Kitlelerin karşısındaki bu asalak sınıf, “böl, yönet, cahil bırak” stratejisiyle toplumu parçalayarak her türlü direnişi bastırmaktadır. Tarih, bu tür sömürü düzenlerinin isyanlarla yıkıldığını göstermiştir. Ancak isyanların başarıya ulaşması için örgütlü bir devrimci irade gereklidir. Devrimciler, militarist eğilimlerle sınırlı kalmak yerine kitleleri devrimci pratikle buluşturacak bir örgütlenme modeli geliştirmelidir. Devlet, toplumun tüm hücrelerine nüfuz etmiş durumdadır. Bu nedenle ona karşı mücadele, net ve radikal bir tavır gerektirir. Ya sermayenin tahakkümüne son verilecek ya da onun kölesi olunacaktır. Üçüncü bir seçenek yoktur.
Burjuvazi, “Değişim seçimle olur” yalanını pompalayarak sistemi meşrulaştırmaya çalışmaktadır. Oysa gerçek kurtuluş, üretim araçlarının sermayenin elinden alınıp emekçilerin kontrolüne geçmesiyle mümkündür. Fabrikalar, topraklar ve üretim araçları, işçi kooperatifleri ve kolektif, öz yönetimler tarafından yönetilmelidir. Bu hedefe ulaşmak için devrimciler, yerel direniş odakları oluşturmalı, alternatif üretim modellerini hayata geçirmeli ve kitleleri bu mücadeleye dahil etmelidir. Devletin baskı aygıtlarına karşı mücadelenin yanı sıra asıl hedef olan sermaye sınıfının kendisine yönelik örgütlü bir devrimci strateji geliştirilmelidir.
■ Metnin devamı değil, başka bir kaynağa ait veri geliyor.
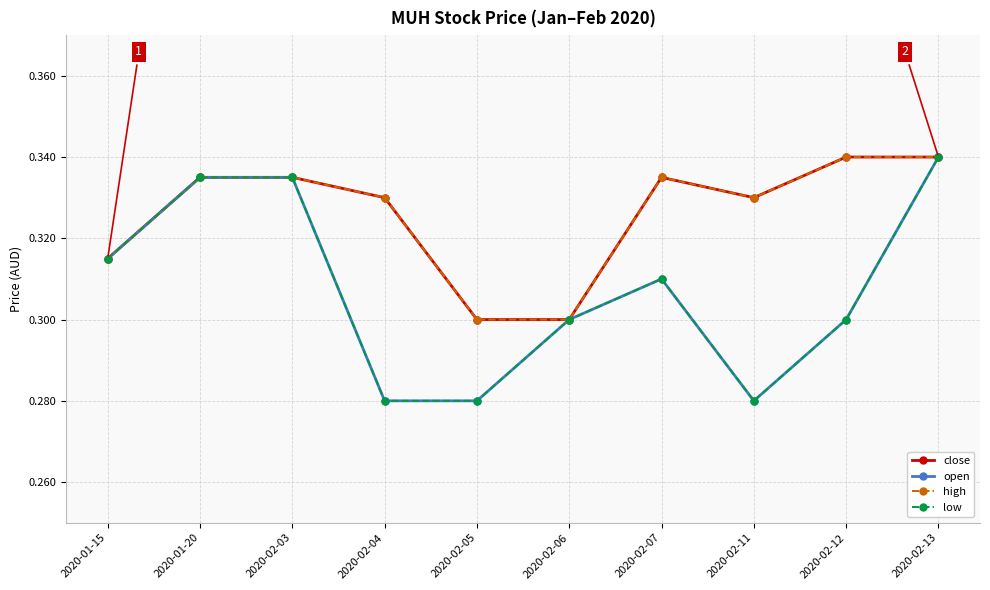

List the labels in order of close value, largest first.

2020-02-12, 2020-02-13, 2020-01-20, 2020-02-03, 2020-02-07, 2020-02-04, 2020-02-11, 2020-01-15, 2020-02-05, 2020-02-06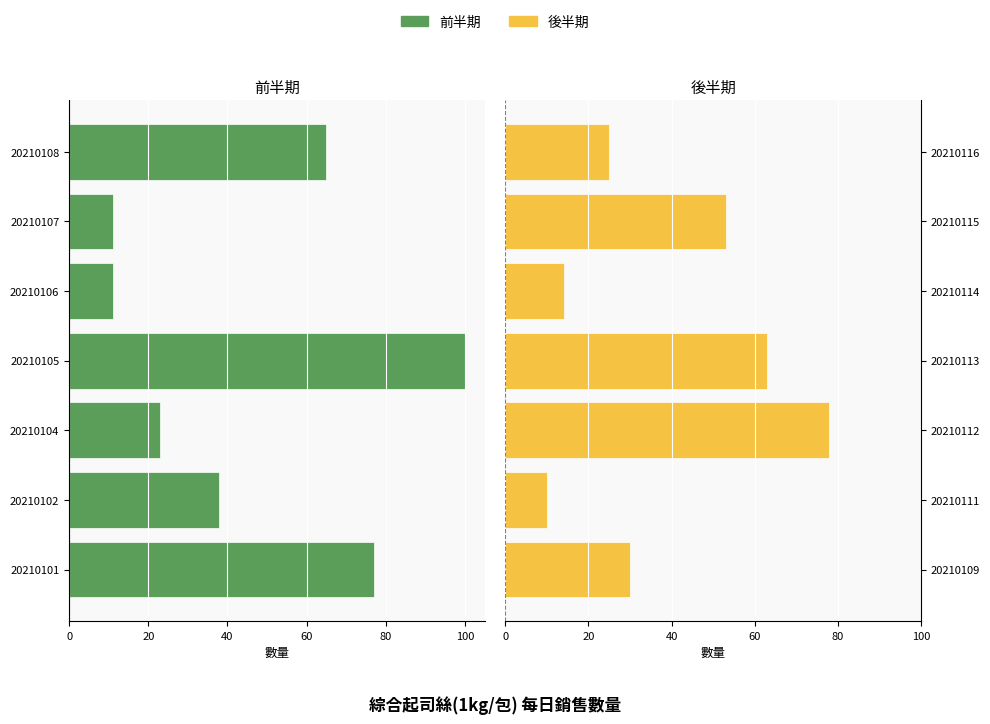

Rank the series at 60 from highest to lowest value.

後半期, 前半期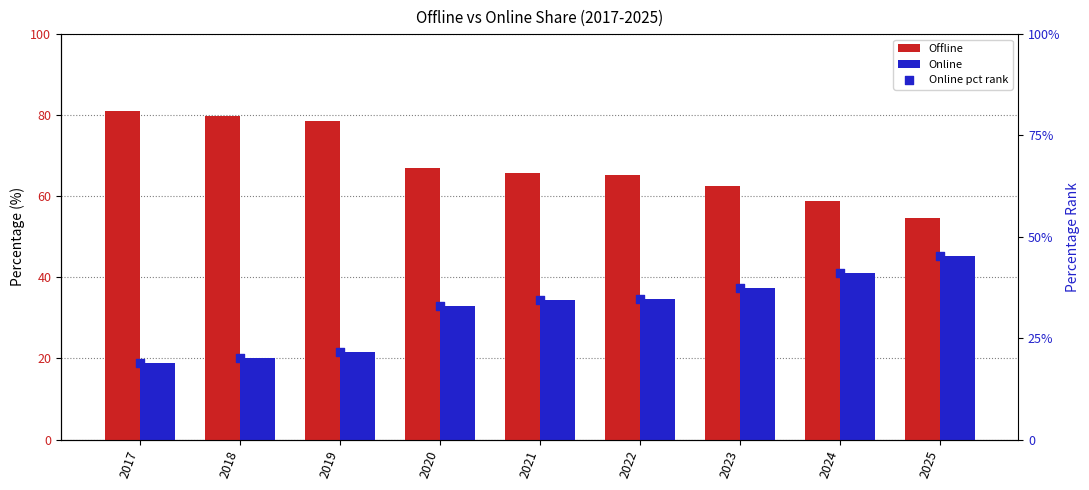

Which series reaches the maximum Y coordinate?

Offline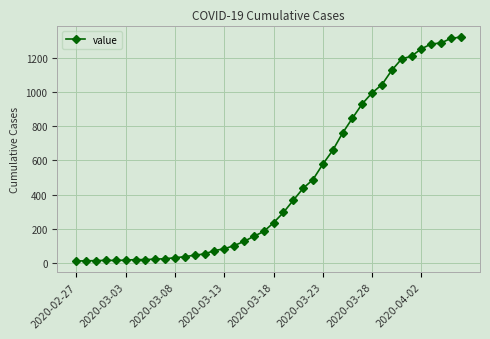

What is the average value?

467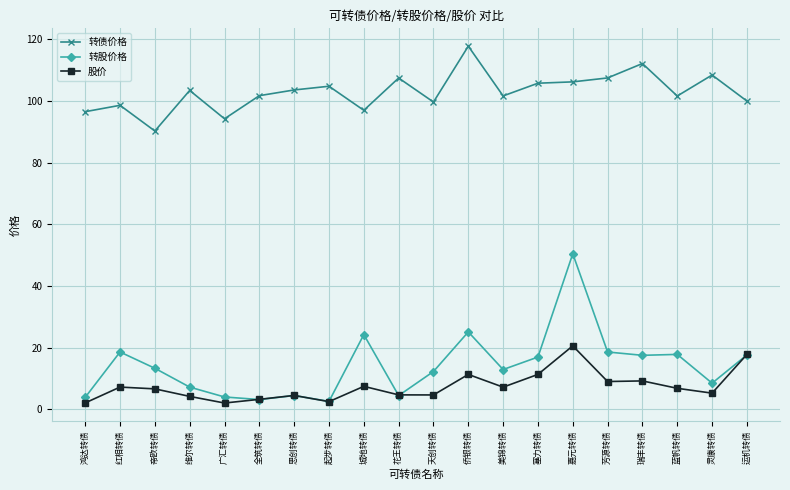

At which category does 转债价格 reach its first local valley?

帝欧转债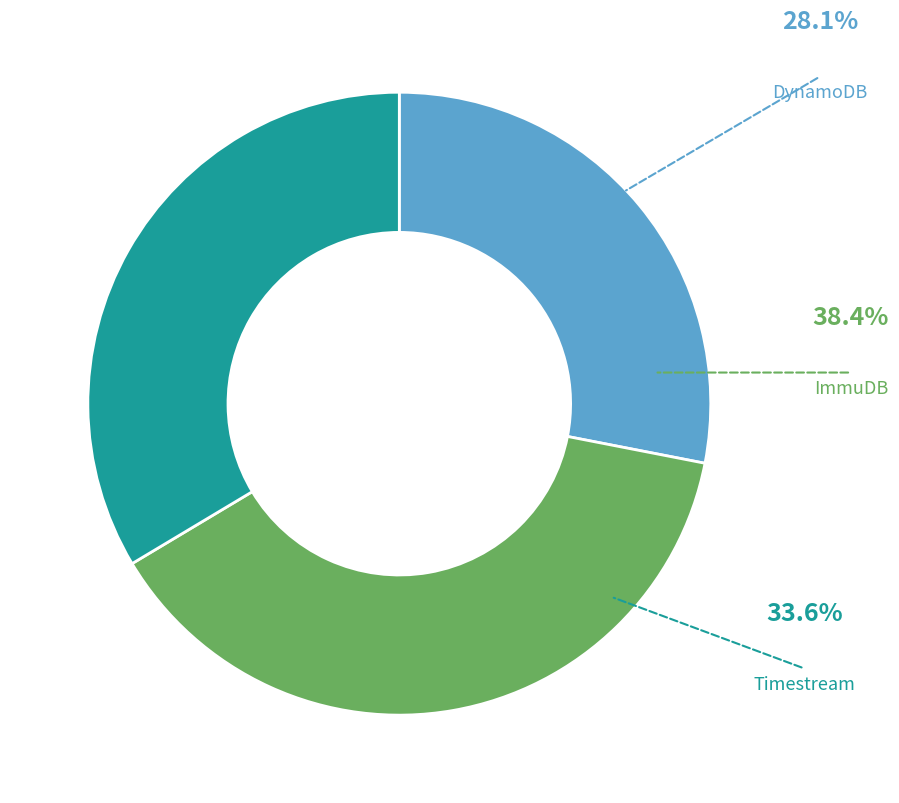

Does ImmuDB represent more than half of the total?

No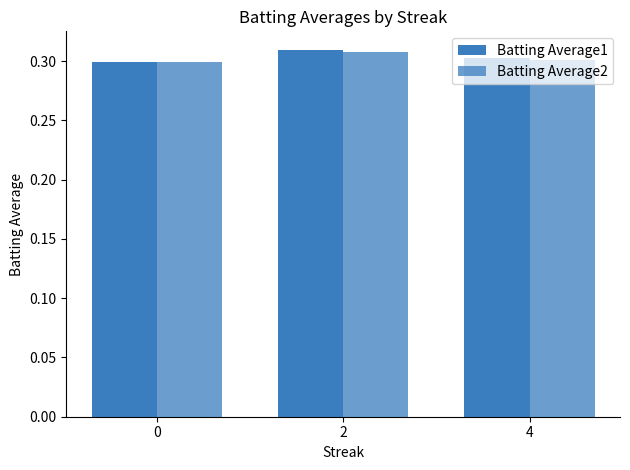

What is the highest value of the Batting Average1 series?

0.3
Sermaye, toplumu etnik, dini ve kültürel kimlikler üzerinden bölerek sınıf bilincini zayıflatmaktadır. Oysa emekçiler için asıl ayrım, sömürenlerle sömürülenler arasındadır. Kimlikler ve kültürel farklılıklar bir zenginliktir ancak bunlar sınıf mücadelesinin önüne geçmemelidir. Devrimci örgüt, toplumsal ayrışmayı derinleştiren her türlü gerici söyleme karşı mücadele ederek işçi sınıfının birliğini sağlamalıdır. Bunun yolu, en bilinçli devrimcilerin öncülüğünde anti-kapitalist bir perspektifle hareket etmekten geçer.
Bugün karşı karşıya olduğumuz seçim nettir: Ya sermayenin acımasız sömürü düzenine son vereceğiz ya da onun kölesi olarak yok oluşa sürükleneceğiz. Devrimciler, kitlelere öncülük ederek gerçek kurtuluşun sosyalizmde olduğunu göstermelidir. Unutulmamalıdır ki tarih ya devrimcilerin eseri olacaktır ya da sermayenin mezarlığı. Devrimci hareket, bu gerçeği göz ardı ederek reformist yollara sapmamalı, sistemle köklü bir hesaplaşmaya hazırlanmalıdır. Aksi takdirde devrimci iddialar sadece retorikten ibaret kalacak ve sermayenin tahakkümü karşısında bir alternatif oluşturulamayacaktır.